Mais une photo de Messi ne vaudra jamais un selfie avec Mickey. « Disneyland, ici, c’est notre navire amiral, affirme Karim Mekachera, d’Atout France. Sur toutes nos opérations de promotion, il faut qu’on ait Disney. » Près d’un séjour sur deux inclut une excursion au parc d’attractions, où « les enfants peuvent passer une semaine avec la nounou, tandis que les parents restent à l’hôtel à Paris ».

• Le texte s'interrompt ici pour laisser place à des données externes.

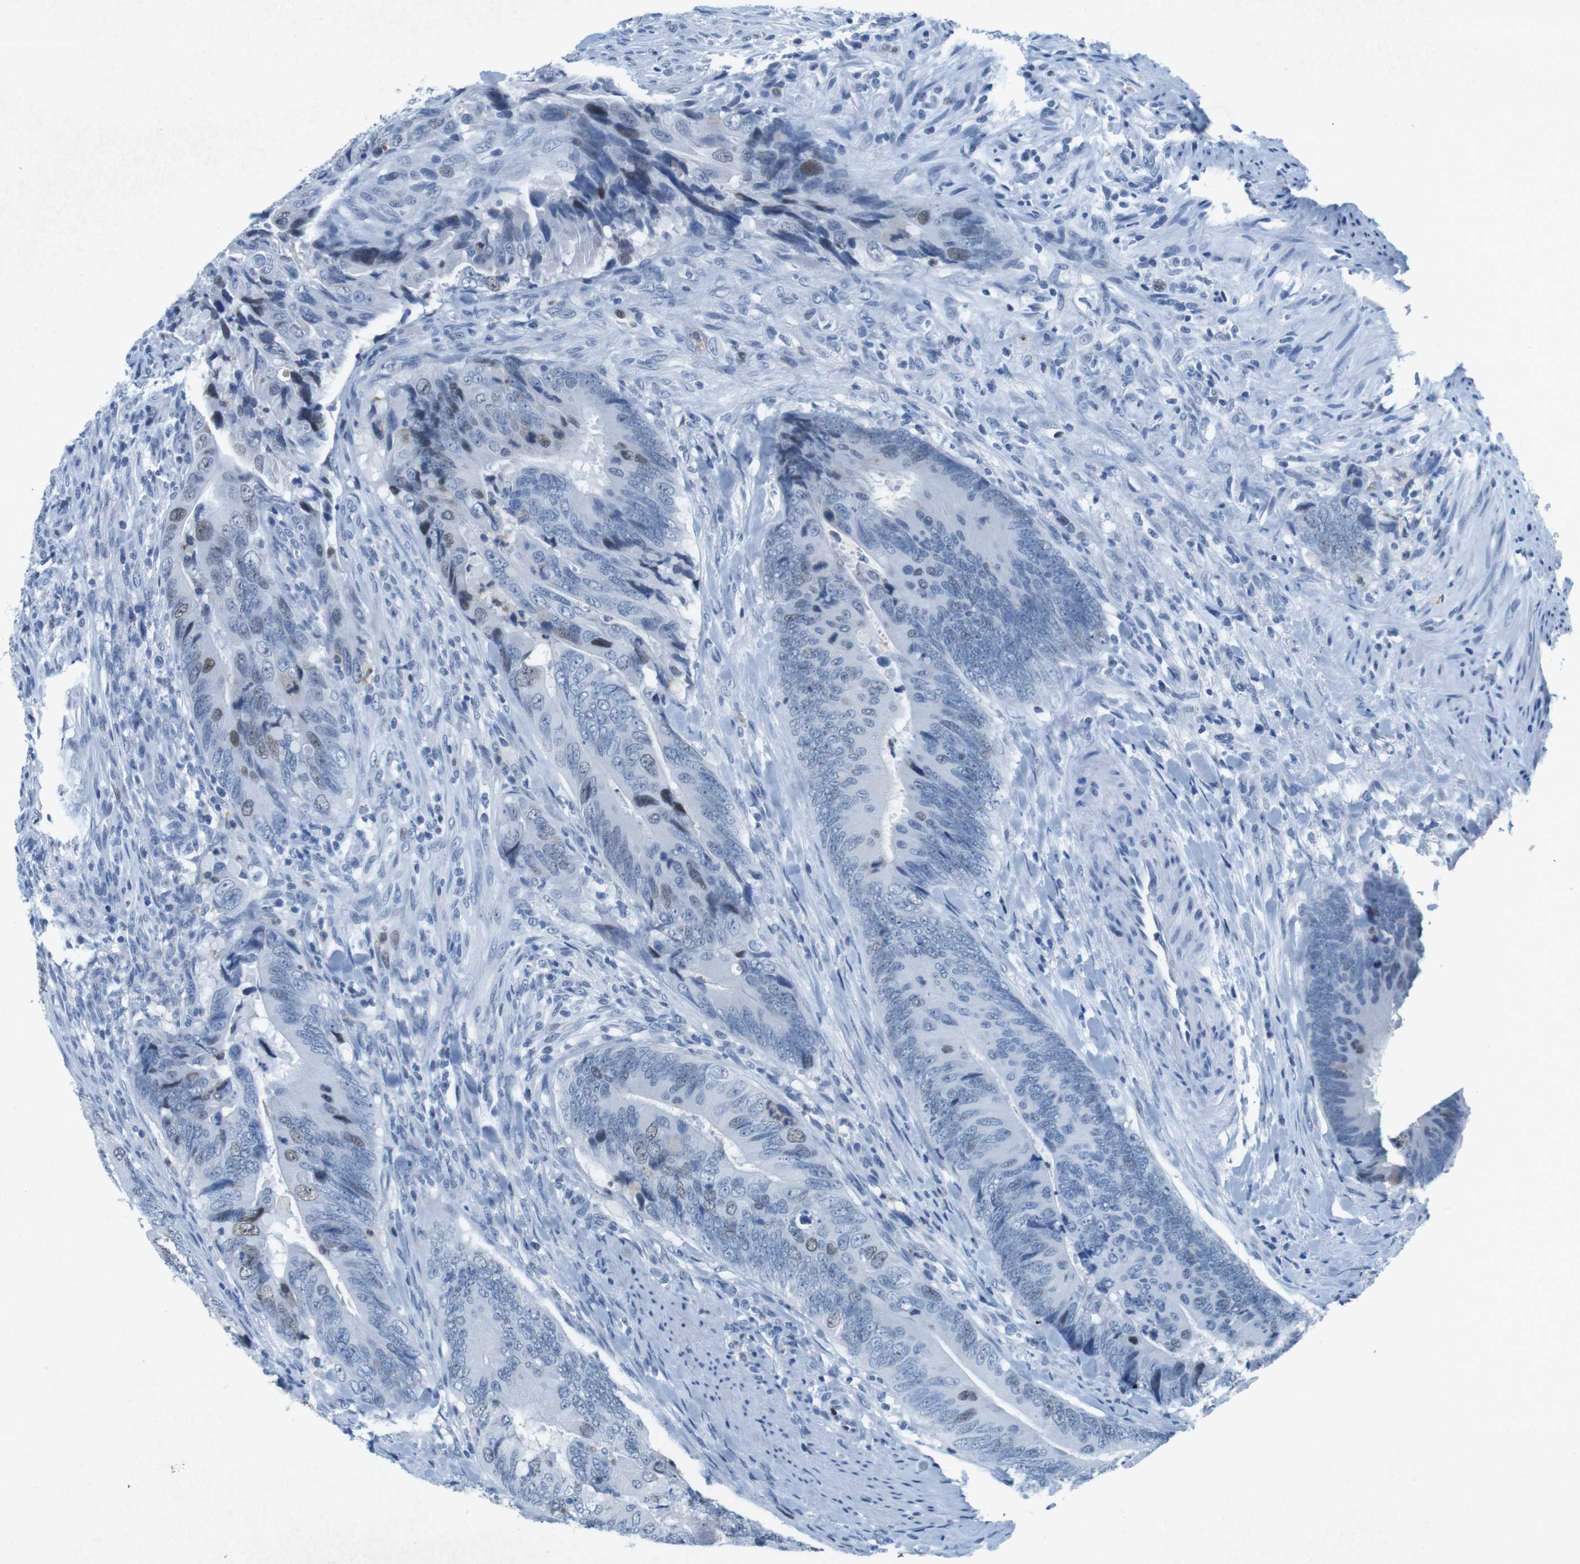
{"staining": {"intensity": "weak", "quantity": "<25%", "location": "nuclear"}, "tissue": "colorectal cancer", "cell_type": "Tumor cells", "image_type": "cancer", "snomed": [{"axis": "morphology", "description": "Normal tissue, NOS"}, {"axis": "morphology", "description": "Adenocarcinoma, NOS"}, {"axis": "topography", "description": "Colon"}], "caption": "The histopathology image reveals no staining of tumor cells in adenocarcinoma (colorectal).", "gene": "CTAG1B", "patient": {"sex": "male", "age": 56}}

Si les touristes du Golfe en France voyagent essentiellement en famille – ou en couple pour les lunes de miel, les voyages d’affaires restant très minoritaires –, la répartition des activités est clairement définie et genrée, détaille M. Mekachera. « Entre hommes, ils partent avec leur cour, se lèvent à 11 heures, déjeunent à 15, passent l’après-midi en terrasse, mangent très tard le soir dans un restaurant haut de gamme et les sorties en boîte s’achèvent à 7 heures du matin. Les femmes font surtout du shopping, avec des assistants. Elles peuvent débarquer au Sephora des Champs-Elysées à minuit et y acheter pour 6 000 euros de produits, si possible en privatisant les magasins. »

Ce mode de vie nocturne – tradition moins ancrée chez les nouvelles générations – contraint les hôtels à quelques acrobaties. Dans toutes les bouches revient la très haute exigence de la clientèle du Golfe, pour qui l’hospitalité est une vertu cardinale. Elle n’en attend pas moins de ses hôtes lorsqu’elle se déplace et dépense sans compter. En échange, des pourboires hors norme peuvent être distribués, de sorte que le personnel d’hôtel se bat généralement pour être mis au service des grandes familles.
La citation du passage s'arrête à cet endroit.